Ich persönlich befürchte keinen Rückschritt, solange sich weiterhin so viele Menschen für unsere Themen einsetzen, solange wir alle unsere Möglichkeiten nutzen, auch ohne grosse Demo über unsere Anliegen zu sprechen, uns sichtbar zu machen und für die Vielfalt und gegen Hass Farbe bekennen. Unsere Kampagne dazu wird ein wichtiges Zeichen setzen: In Zeitungen, an den Bahnhöfen und online. Mehr dazu erfahrt die Öffentlichkeit in wenigen Wochen.
Die Faust im Sack und sonst gar nichts zu machen, ist also nicht das Motto beim Zurich Pride Festival. Ganz im Sinne des Hamburger Kommentators Stefan hat das Zürcher OK die Gelegenheit beim Schopf gepackt, sich auf das Wesentliche konzentriert und wird den Forderungen aus der Community mit anderen Mitteln Nachdruck verleihen.
Seit 2017 betreibt Network Zürich gemeinsam mit Wybernet eine Bar auf dem Festplatz der Pride. Joseph Achermann hatte dies seitens Network initiiert und die Bar wurde danach von Jonas Schneider weiter betreut.

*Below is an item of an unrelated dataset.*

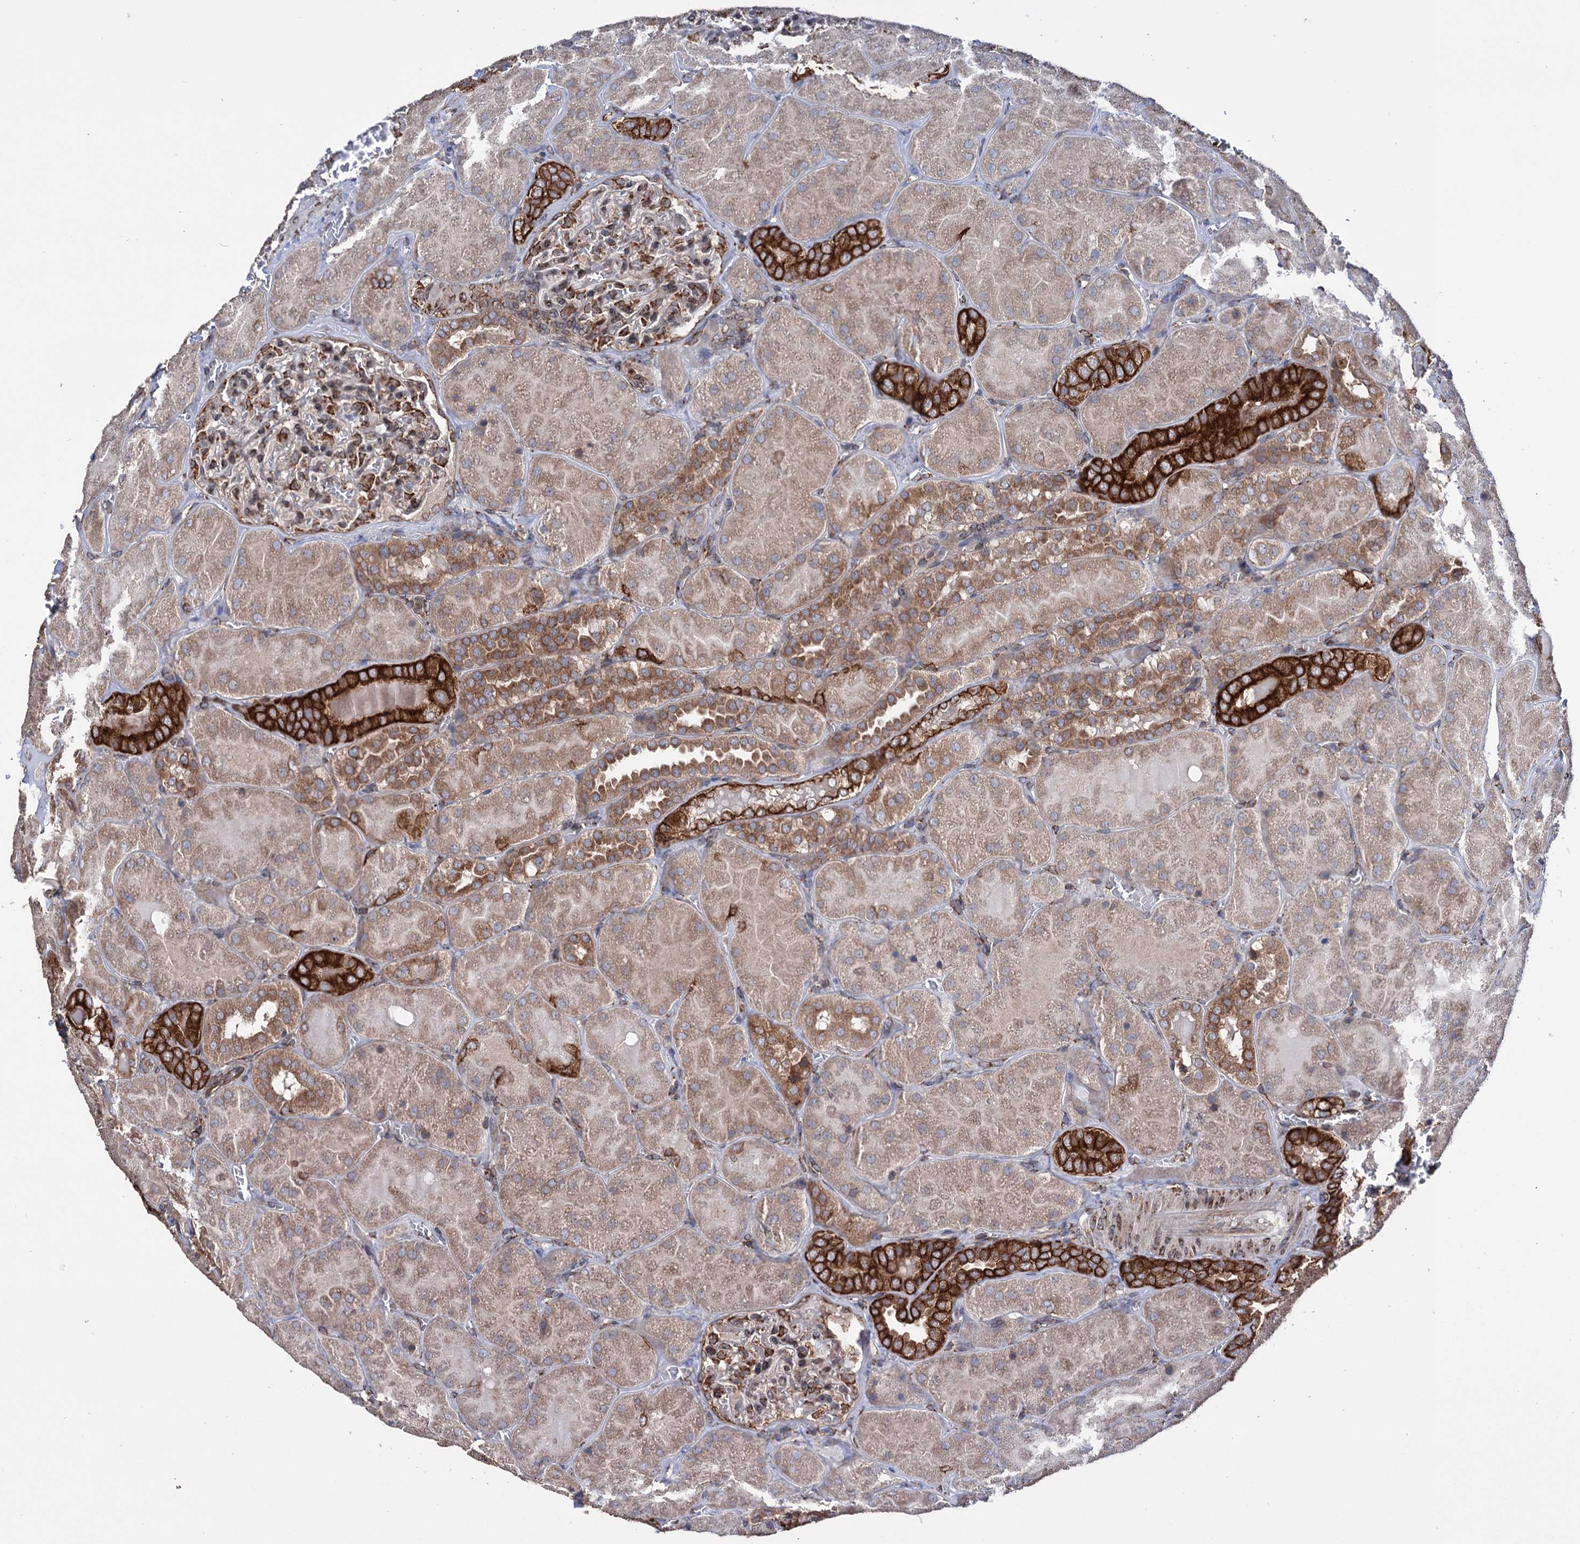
{"staining": {"intensity": "strong", "quantity": "25%-75%", "location": "cytoplasmic/membranous"}, "tissue": "kidney", "cell_type": "Cells in glomeruli", "image_type": "normal", "snomed": [{"axis": "morphology", "description": "Normal tissue, NOS"}, {"axis": "topography", "description": "Kidney"}], "caption": "Brown immunohistochemical staining in benign human kidney displays strong cytoplasmic/membranous positivity in about 25%-75% of cells in glomeruli. (DAB (3,3'-diaminobenzidine) IHC, brown staining for protein, blue staining for nuclei).", "gene": "CDAN1", "patient": {"sex": "male", "age": 28}}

Der Jubiläumsevent 2019, mit eindrücklicher Präsenz am Bürkli- und Sechseläutenplatz, war für Network und Wybernet ein grosser Erfolg, wie Erik Schlumpf, Co-Leiter ad interim der Regionalgruppe Zürich, sagt. Er meint: «Die Zürich Pride ist ein Leuchtturm-Event für die Community. Es ist sehr bedauernswert, dass aufgrund der Corona Krise dieses Jahr keine Zürich Pride stattfindet. Das Team mit Christian Dangel, Daniel Bruttin, Christian Fuster und Thomas Voelkin, in Zusammenarbeit mit dem Wybernet Team, war mit der Organisation der Pride Bar betreut. Umso mehr freuen wir uns auf die Pride 2021.»
Mit der Absage des diesjährigen Festivals gaben die Organisatoren auch das Datum der nächsten Pride bekannt: 18. und 19. Juni 2021.